- Supplied data
Start of Block

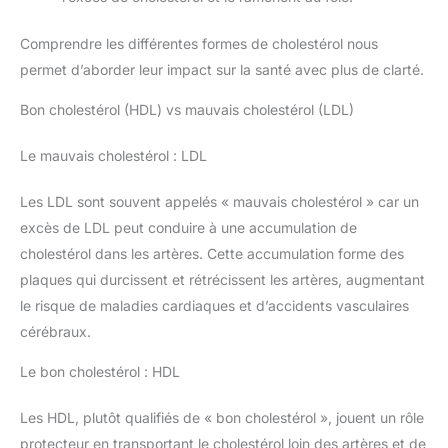
Comprendre les différentes formes de cholestérol nous
permet d’aborder leur impact sur la santé avec plus de clarté.
Bon cholestérol (HDL) vs mauvais cholestérol (LDL)
Le mauvais cholestérol : LDL
Les LDL sont souvent appelés « mauvais cholestérol » car un
excès de LDL peut conduire à une accumulation de
cholestérol dans les artères. Cette accumulation forme des
plaques qui durcissent et rétrécissent les artères, augmentant
le risque de maladies cardiaques et d’accidents vasculaires
cérébraux.
Le bon cholestérol : HDL
Les HDL, plutôt qualifiés de « bon cholestérol », jouent un rôle
protecteur en transportant le cholestérol loin des artères et de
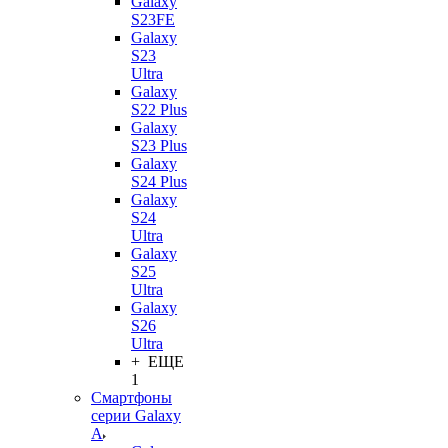
Galaxy
S23FE
Galaxy
S23
Ultra
Galaxy
S22 Plus
Galaxy
S23 Plus
Galaxy
S24 Plus
Galaxy
S24
Ultra
Galaxy
S25
Ultra
Galaxy
S26
Ultra
+ ЕЩЕ
1
Смартфоны
серии Galaxy
A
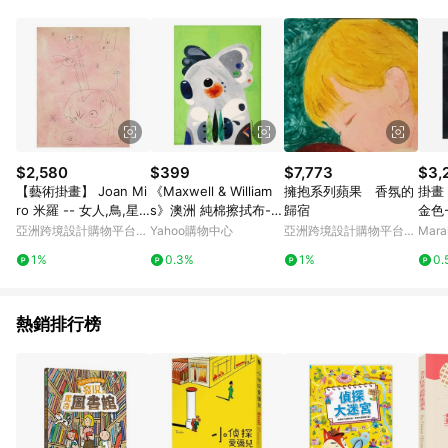
POINTS 回饋。 (3) 若購買之訂單（包含預購商品）未符合樂天
市場 45 天內完成訂單出貨及結帳，則不符合贈點資格。 (4) 如
使用APP、或中途瀏覽比價網、回饋網、Google等其他網頁、或
由網頁版(電腦版/手機版網頁)切換為App都將會造成追蹤中斷而
無法進行 LINE POINTS 回饋。 (5) LINE 購物為購物資訊整合性
平台，商品資料更新會有時間差，如顯示之商品規格、顏色、價
位、贈品與台灣樂天市場銷售網頁不符，以銷售網頁標示為準。
(6) 導購訂單已逾 365 天，根據台灣樂天回饋規定，逾期訂單將
不符合回饋資格。 (7) 若上述或其他原因，致使消費者無接收到
$2,580
$399
$7,773
$3,
點數回饋或點數回饋有爭議，台灣樂天市場保有更改條款與法律
【藝術掛畫】 Joan Mi
《Maxwell & William
擁抱系列蘋果 香氛的
掛畫
追訴之權利，活動詳情以樂天市場網站公告為準。
ro 米羅 -- 女人,鳥,星
s》澳洲 純棉擦拭布-無
歸宿
金色-
星
尾熊-- 廚房抹布 清潔
亞洲跨境設計購物平台
Yahoo購物中心
亞洲跨境設計購物平台
Mar
布 擦拭布
Pinkoi
Pinkoi
1%
0.3%
1%
0.
熱銷排行榜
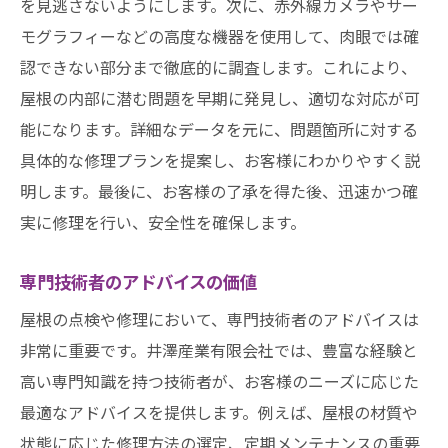
を見逃さないようにします。次に、赤外線カメラやサー
モグラフィーなどの高度な機器を使用して、肉眼では確
認できない部分まで徹底的に調査します。これにより、
屋根の内部に潜む問題を早期に発見し、適切な対応が可
能になります。詳細なデータを元に、問題箇所に対する
具体的な修理プランを提案し、お客様にわかりやすく説
明します。最後に、お客様の了承を得た後、迅速かつ確
実に修理を行い、安全性を確保します。
専門技術者のアドバイスの価値
屋根の点検や修理において、専門技術者のアドバイスは
非常に重要です。井澤産業有限会社では、豊富な経験と
高い専門知識を持つ技術者が、お客様のニーズに応じた
最適なアドバイスを提供します。例えば、屋根の材質や
状態に応じた修理方法の選定、定期メンテナンスの重要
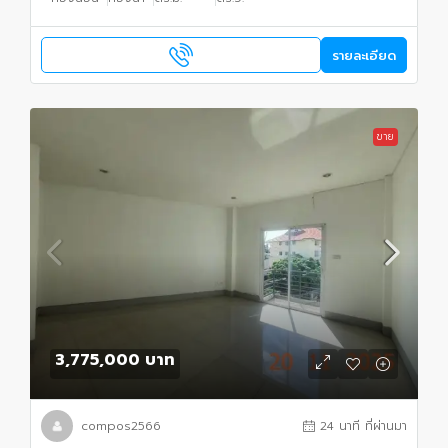
รายละเอียด
ขาย
3,775,000 บาท
compos2566
24 นาที ที่ผ่านมา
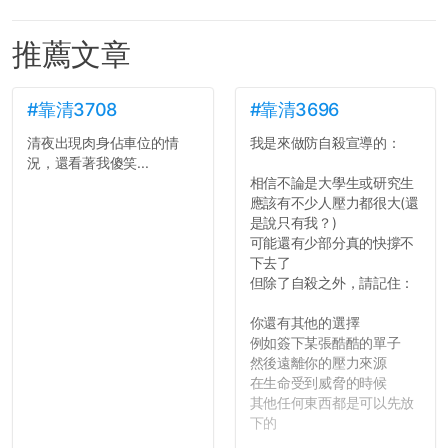
推薦文章
#靠清3708
#靠清3696
清夜出現肉身佔車位的情
我是來做防自殺宣導的：
況，還看著我傻笑...
相信不論是大學生或研究生
應該有不少人壓力都很大(還
是說只有我？)
可能還有少部分真的快撐不
下去了
但除了自殺之外，請記住：
你還有其他的選擇
例如簽下某張酷酷的單子
然後遠離你的壓力來源
在生命受到威脅的時候
其他任何東西都是可以先放
下的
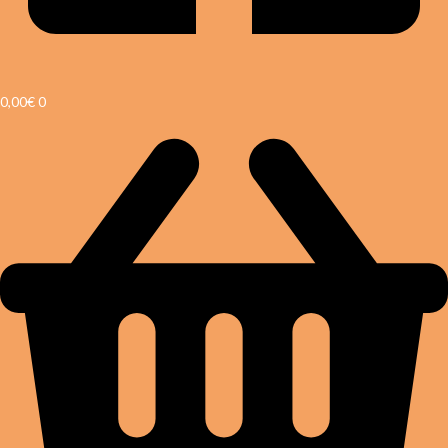
0,00
€
0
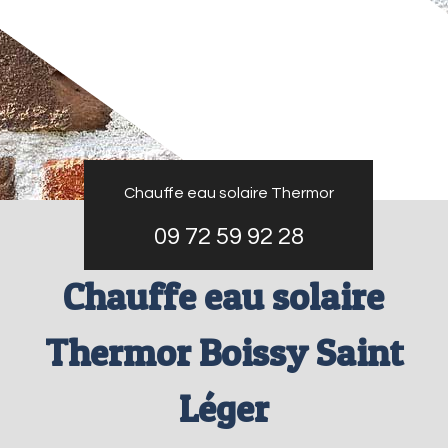
Chauffe eau solaire Thermor
09 72 59 92 28
Chauffe eau solaire
Thermor Boissy Saint
Léger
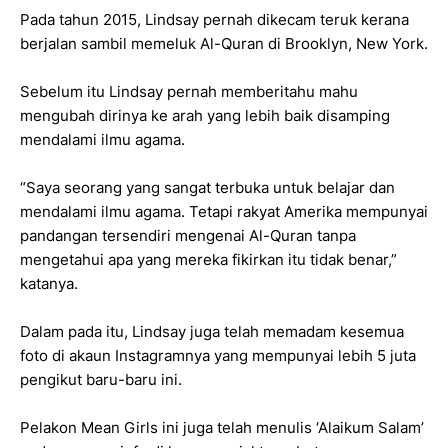
Pada tahun 2015, Lindsay pernah dikecam teruk kerana
berjalan sambil memeluk Al-Quran di Brooklyn, New York.
Sebelum itu Lindsay pernah memberitahu mahu
mengubah dirinya ke arah yang lebih baik disamping
mendalami ilmu agama.
“Saya seorang yang sangat terbuka untuk belajar dan
mendalami ilmu agama. Tetapi rakyat Amerika mempunyai
pandangan tersendiri mengenai Al-Quran tanpa
mengetahui apa yang mereka fikirkan itu tidak benar,”
katanya.
Dalam pada itu, Lindsay juga telah memadam kesemua
foto di akaun Instagramnya yang mempunyai lebih 5 juta
pengikut baru-baru ini.
Pelakon Mean Girls ini juga telah menulis ‘Alaikum Salam’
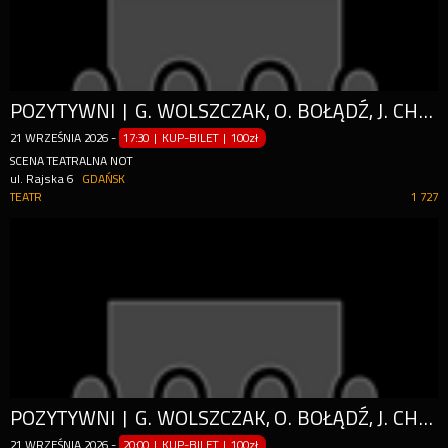
POZYTYWNI | G. WOLSZCZAK, O. BOŁĄDŹ, J. CHABIOR, Ł. SIMLAT
21
WRZEŚNIA
2026
-
17:30 | KUP-BILET
|
100zł
SCENA TEATRALNA NOT
ul. Rajska 6
GDAŃSK
TEATR
1 727
POZYTYWNI | G. WOLSZCZAK, O. BOŁĄDŹ, J. CHABIOR, Ł. SIMLAT
21
WRZEŚNIA
2026
-
20:00 | KUP-BILET
|
100zł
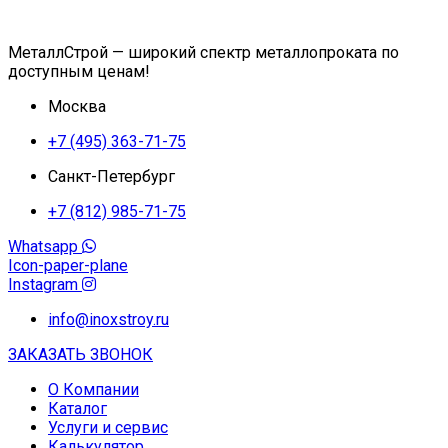
МеталлСтрой — широкий спектр металлопроката по
доступным ценам!
Москва
+7 (495) 363-71-75
Санкт-Петербург
+7 (812) 985-71-75
Whatsapp
Icon-paper-plane
Instagram
info@inoxstroy.ru
ЗАКАЗАТЬ ЗВОНОК
О Компании
Каталог
Услуги и сервис
Калькулятор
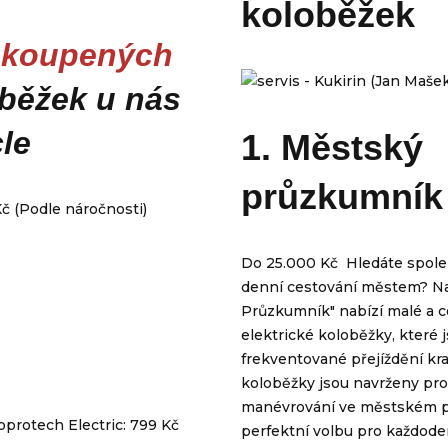
koloběžek
koupených
oběžek u nás
le
1. Městský
průzkumník
č (Podle náročnosti)
Do 25.000 Kč Hledáte spole
denní cestování městem? Na
Průzkumník" nabízí malé a 
elektrické koloběžky, které j
frekventované přejíždění kra
koloběžky jsou navrženy pro
manévrování ve městském pro
protech Electric: 799 Kč
perfektní volbu pro každoden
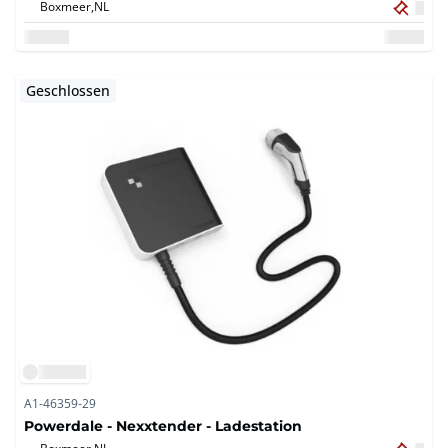
Boxmeer,
NL
Geschlossen
A1-46359-29
Powerdale - Nexxtender - Ladestation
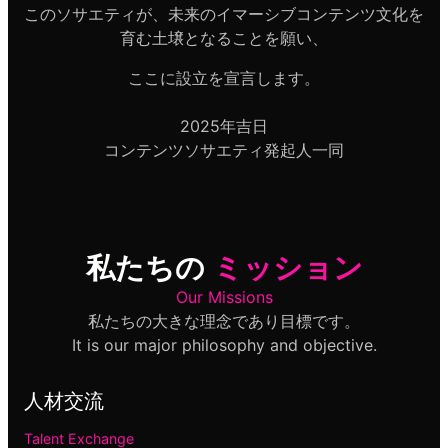
このソサエティが、未来のイマーシブコンテンツ文化を
育む土壌となることを願い、
ここに設立を宣言します。
2025年吉日
コンテンツソサエティ発起人一同
私たちの
ミッション
Our Missions
私たちの大きな理念であり目標です。
It is our major philosophy and objective.
人材交流
Talent Exchange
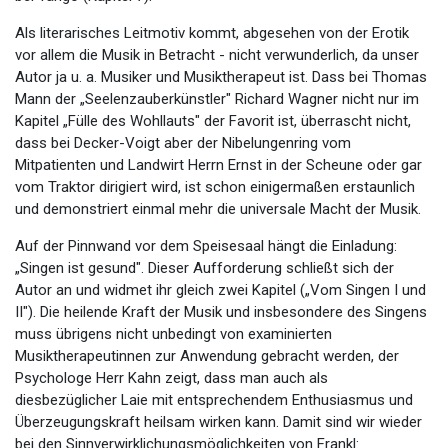
Als literarisches Leitmotiv kommt, abgesehen von der Erotik
vor allem die Musik in Betracht - nicht verwunderlich, da unser
Autor ja u. a. Musiker und Musiktherapeut ist. Dass bei Thomas
Mann der „Seelenzauberkünstler" Richard Wagner nicht nur im
Kapitel „Fülle des Wohllauts" der Favorit ist, überrascht nicht,
dass bei Decker-Voigt aber der Nibelungenring vom
Mitpatienten und Landwirt Herrn Ernst in der Scheune oder gar
vom Traktor dirigiert wird, ist schon einigermaßen erstaunlich
und demonstriert einmal mehr die universale Macht der Musik.
Auf der Pinnwand vor dem Speisesaal hängt die Einladung:
„Singen ist gesund". Dieser Aufforderung schließt sich der
Autor an und widmet ihr gleich zwei Kapitel („Vom Singen I und
II"). Die heilende Kraft der Musik und insbesondere des Singens
muss übrigens nicht unbedingt von examinierten
Musiktherapeutinnen zur Anwendung gebracht werden, der
Psychologe Herr Kahn zeigt, dass man auch als
diesbezüglicher Laie mit entsprechendem Enthusiasmus und
Überzeugungskraft heilsam wirken kann. Damit sind wir wieder
bei den Sinnverwirklichungsmöglichkeiten von Frankl:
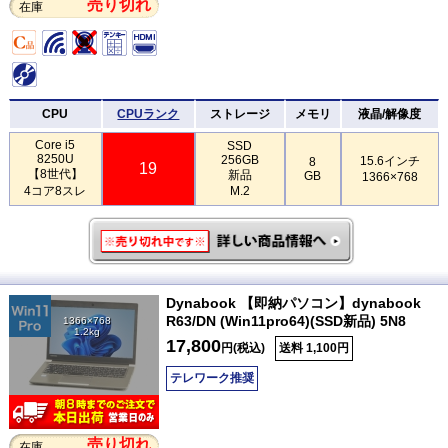
売り切れ
在庫
CPU
CPUランク
ストレージ
メモリ
液晶/解像度
Core i5
SSD
8250U
256GB
15.6インチ
8
19
【8世代】
新品
GB
1366×768
4コア8スレ
M.2
Dynabook 【即納パソコン】dynabook
R63/DN (Win11pro64)(SSD新品) 5N8
1366×768
1.2kg
17,800
円(税込)
送料 1,100円
テレワーク推奨
売り切れ
在庫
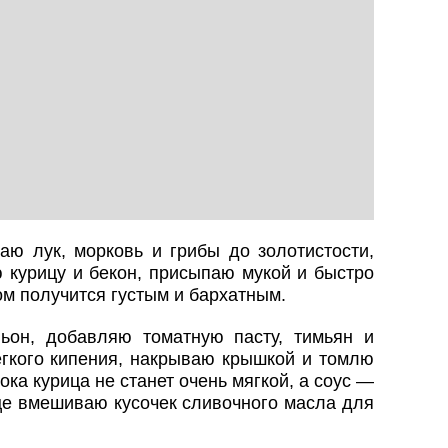
аю лук, морковь и грибы до золотистости,
 курицу и бекон, присыпаю мукой и быстро
м получится густым и бархатным.
ьон, добавляю томатную пасту, тимьян и
ёгкого кипения, накрываю крышкой и томлю
ока курица не станет очень мягкой, а соус —
це вмешиваю кусочек сливочного масла для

End of Block

- Your goal
Scan the records above for the string "Autor", then select every line that holds it.

- Task result
Autor ja u. a. Musiker und Musiktherapeut ist. Dass bei Thomas
Autor an und widmet ihr gleich zwei Kapitel („Vom Singen I und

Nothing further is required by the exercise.